§ DATA TO USE:
▬▬▬
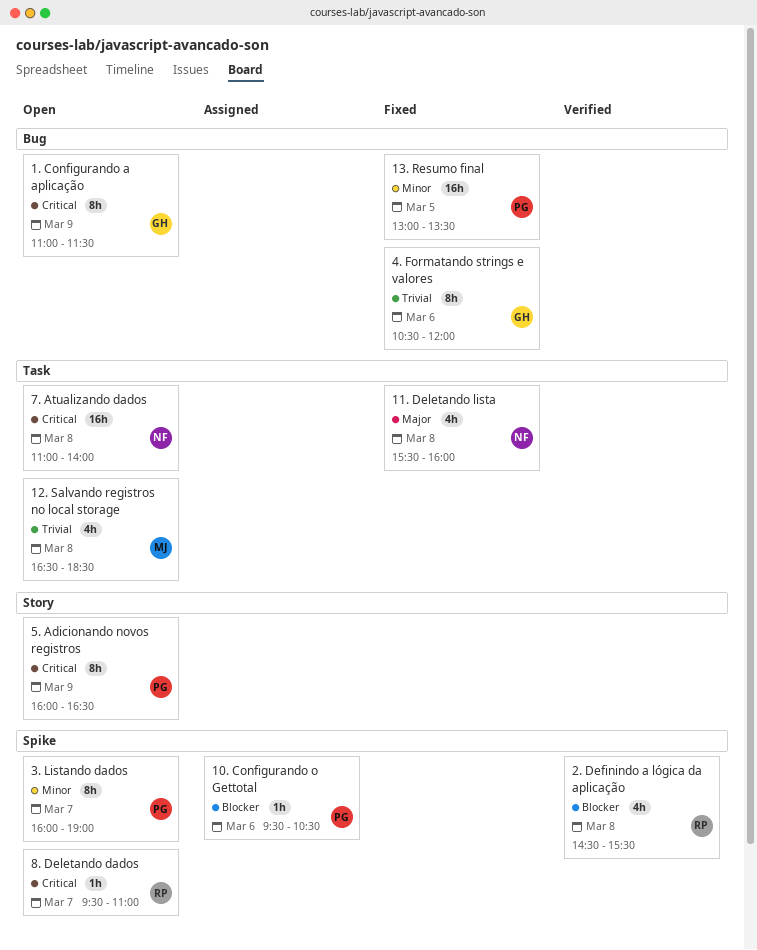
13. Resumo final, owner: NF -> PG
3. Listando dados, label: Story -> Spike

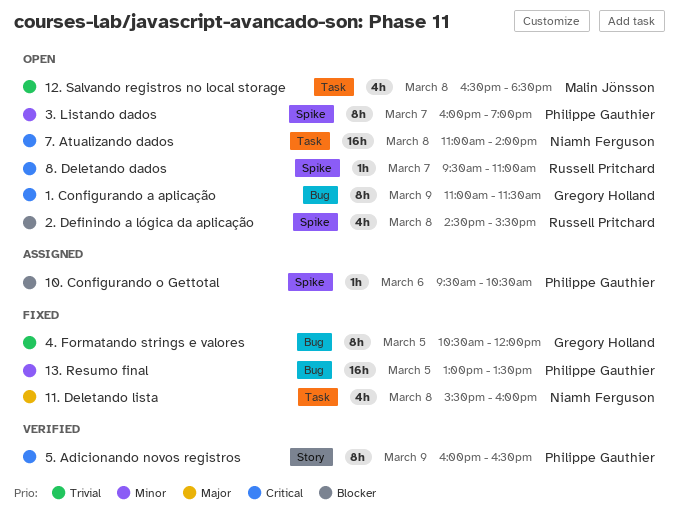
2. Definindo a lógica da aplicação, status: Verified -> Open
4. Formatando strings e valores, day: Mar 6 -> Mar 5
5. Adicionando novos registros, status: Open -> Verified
▬▬▬
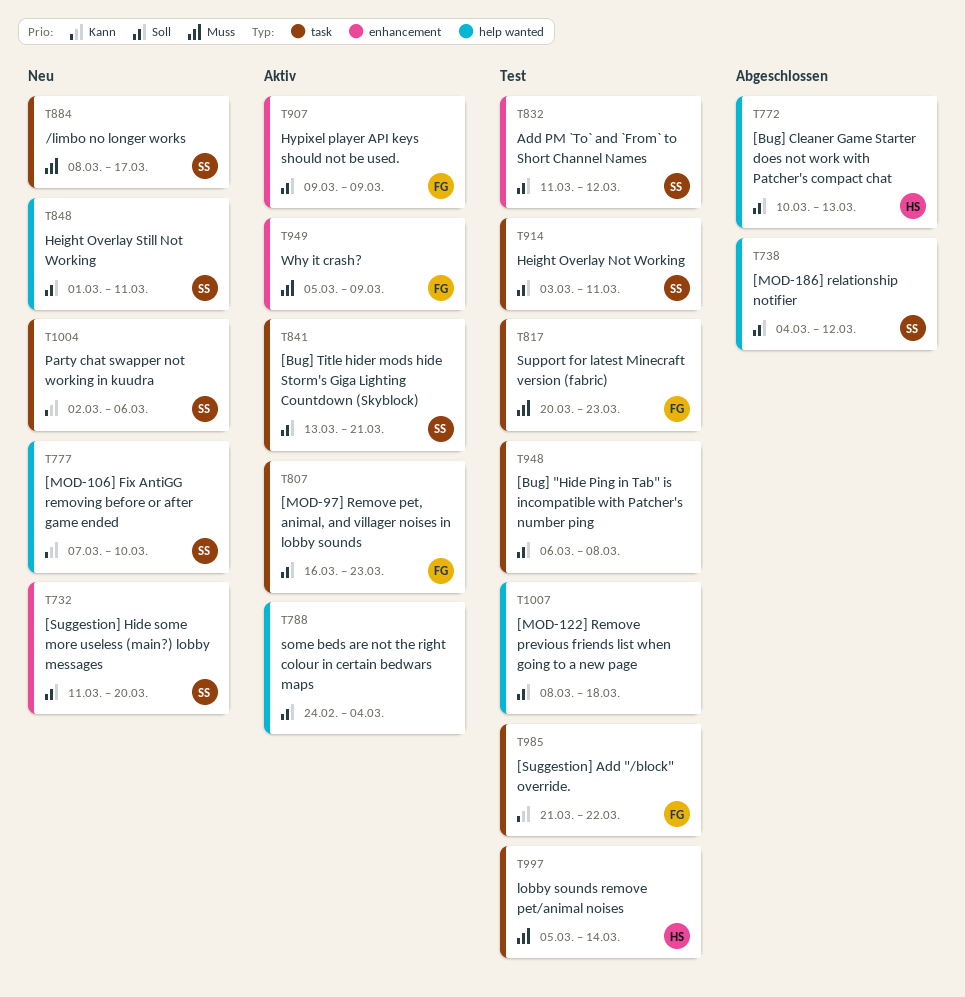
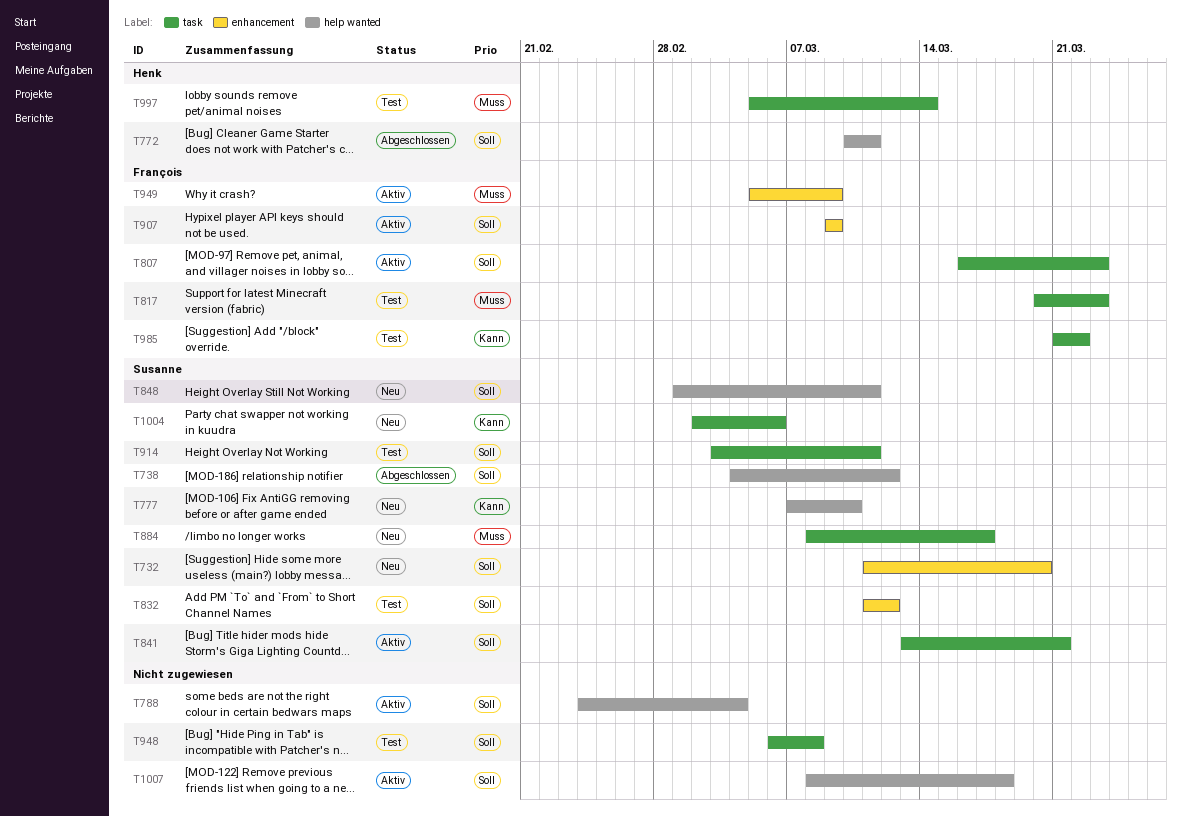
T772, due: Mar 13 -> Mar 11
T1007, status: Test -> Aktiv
▬▬▬
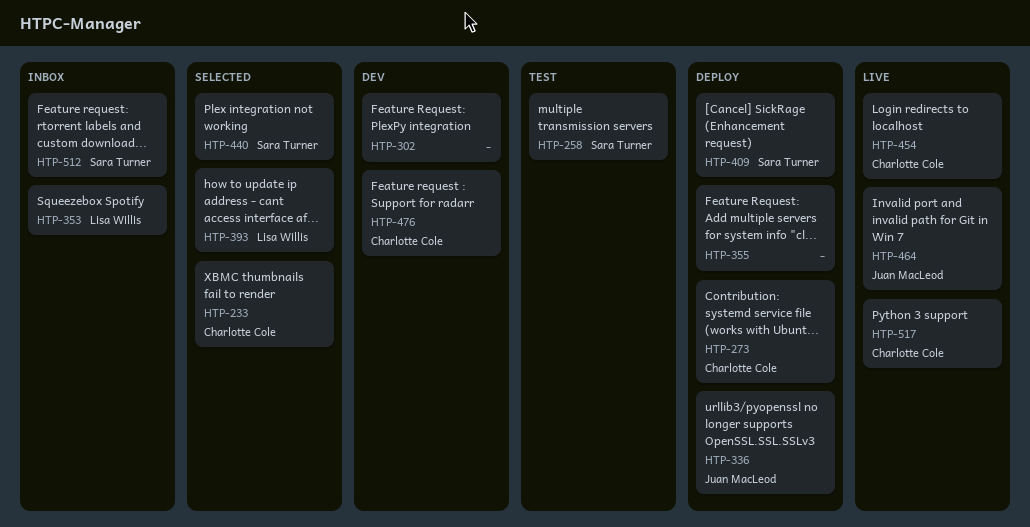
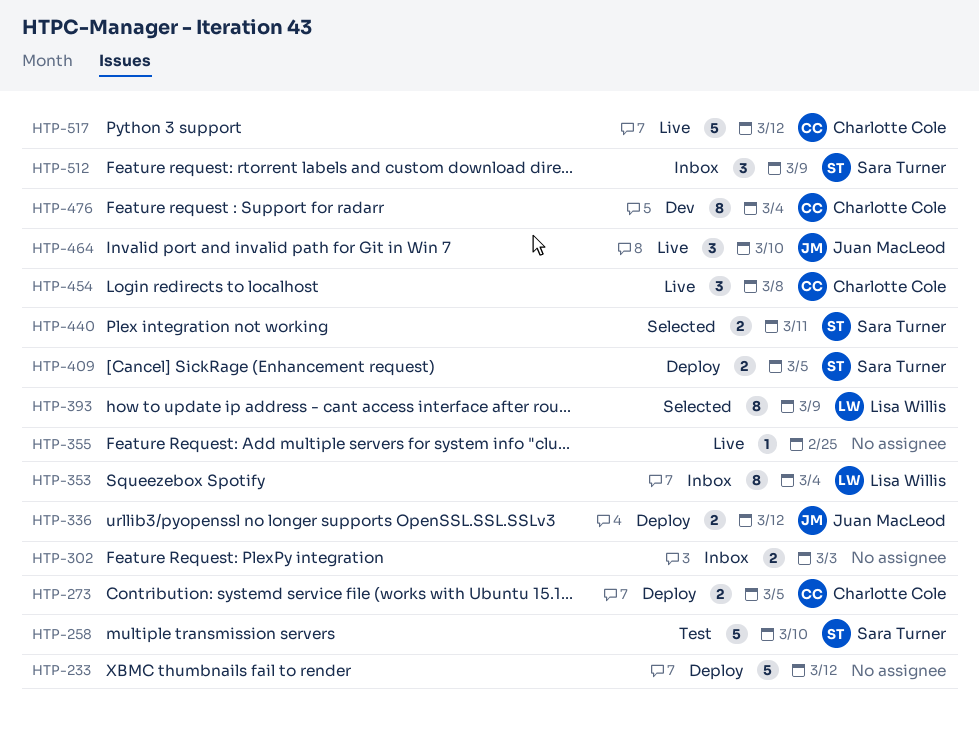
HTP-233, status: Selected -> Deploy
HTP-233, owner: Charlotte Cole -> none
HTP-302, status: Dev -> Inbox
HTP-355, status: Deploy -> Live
▬▬▬
§ TASK GOAL: Return, from the material above, every line with the word "Open".

§ COMPLETED TASK:
2. Definindo a lógica da aplicação, status: Verified -> Open
5. Adicionando novos registros, status: Open -> Verified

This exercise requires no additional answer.